Wright Brand Foods, Inc.
- Corporate logo, depicting family member and company lawyer Kelly Wright

= Wright Brand Foods =

Former meat-packing company

Wright Brand Foods, Inc. was a meat-packing company located in Vernon, Texas, that was eventually bought by the Tyson Foods corporation in 2001. Begun in 1922 by Egbert Eggleston, what eventually became a multimillion-dollar business started out in the back of a local grocery store.

==History==
===The Eggleston years===
Wright Brand Foods, Inc. was a meat-packing company located in Vernon, Texas, that was eventually bought by the Tyson Foods corporation in 2001 after seeing rapid market growth beginning in the late 1980s.

In 1922, Egbert Eggleston, his son Fay, and son-in-law Roy Wright, founded the Vernon Meat Company in the back of a local grocery store. The initial pork bellies used for making bacon were delivered by railroad cars, covered in salt for preservation, and eventually painted with liquid smoke by Roy Wright.

Four years later, Vernon Meat Company constructed a dedicated housing and shipping plant. The company continued reselling products from other companies, including cheese, tea, beans, vinegar, preserves, and syrup. Initial success led to a burgeoning contribution from other family members eager to help now-manager Roy Wright run Vernon Meat.

In light of continued growth, a slaughterhouse was built that allowed Vernon Meat to control their belly production from the carcass up. Near disaster struck, however, in 1938, when a massive fire consumed most of the plant, including the slaughterhouse. The Eggleston family decided to erect another plant, this time having it federally inspected (Establishment #577). The new facility also received a new company name—the Vernon Packing Company.

===The beginning of the Wright years===
The World War II years had the company change ownership, from Eggleston to Roy Wright, whereupon the Wrights constructed an entirely new plant and renamed the company the Wright Packing Company after their family name. Roy's two sons, Bill and Bob, joined their father in the business. As the years passed, Wright Packing steadily grew, and by the 1960s, had 225 employees.

===The Wright Brothers and the move to specialization===
Roy Wright retired in 1978, bequeathing the family business he had helped build the last 56 years to his two sons. Realizing that being a generalized, jack-of-all-trades company that handled both the slaughter and processing aspects was limiting their ability to grow, Bob and Bill and the Wright Packing family (led by Bill's son, Dan Wright) decided to focus on processing, thus allowing Wright Packing to specialize its production of ham and bacon, meaning that they offer a wider selection of both, and leave the hassle of slaughtering to other companies. Contemporary favorites such as peppered bacon and hickory-smoked ham sprang from the decision to be dedicated to processing.
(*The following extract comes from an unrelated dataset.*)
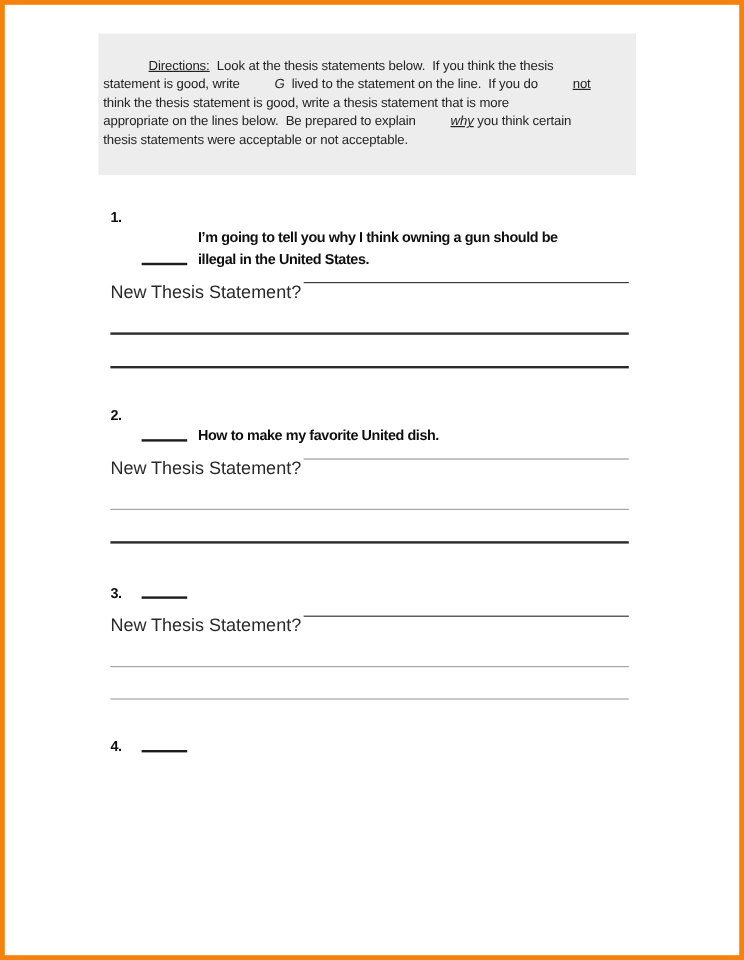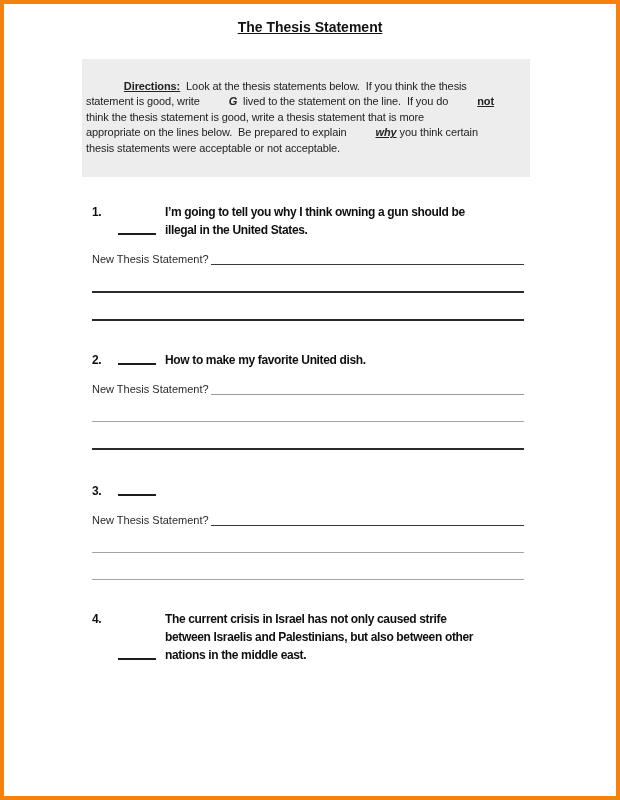"The Thesis Statement" div.title { html: <div>The Thesis Statement</div> -> none }
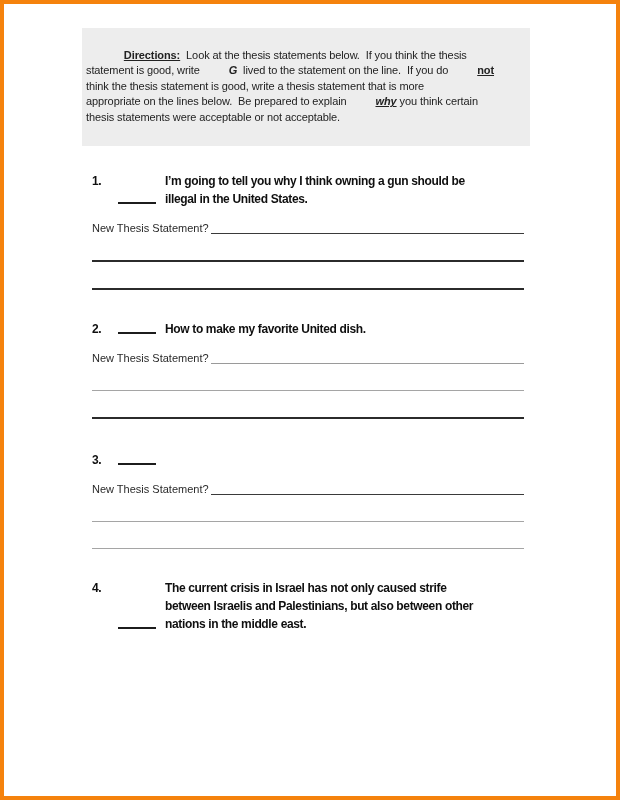"Directions:" .directions .b { font-weight: bold -> normal }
As a result of the specialization in processing, Wright Packing became Wright Brand Foods, Inc., and had unprecedented growth in sales, causing a need for newer, larger facilities to accommodate the increased volume of fresh ham and pork bellies, which were made into ham and bacon. Beginning in 1982, with a new derind room, and ending in 2001 with the most recent addition to the plant including infrastructural enhancements to allow for further upgrades, Wright Brand Foods completely overhauled its processing facility and capability. By consulting with ProModel, a corporate manufacturing analysis firm, Wright Brand Foods was able to overhaul critical areas of their plant, thus enabling the company to "double production capacity and save more than $10 million."

===The final years===
Bob and Bill retired in 1994. The company was then run by fourth-generation descendants Dan Wright, Kelly Wright, and Kirk Eggleston. Brad Bolton, a fifth-generation member, was the company engineer.

By the end of 1998 – 20 years after changing from a full-line meat packer and processor to a bacon and ham specialist — Wright Brand Foods grew to 650 employees and production in tonnage had increased in those years by several-fold.

==Tyson Foods takeover==
After negotiations with various meat-production companies in the late 1990s, the Wright family agreed to a buy-out offer by Tyson Foods, Inc. This marked the first time since its creation in 1922 that a member of the Eggleston or Wright families was not in total control of the company.

Wright Brand Foods, now part of the Tyson Foods family, is the largest bacon and ham producer in the Southwest, with 746 employees, distribution to 30 states, and sales between $100M - $250M.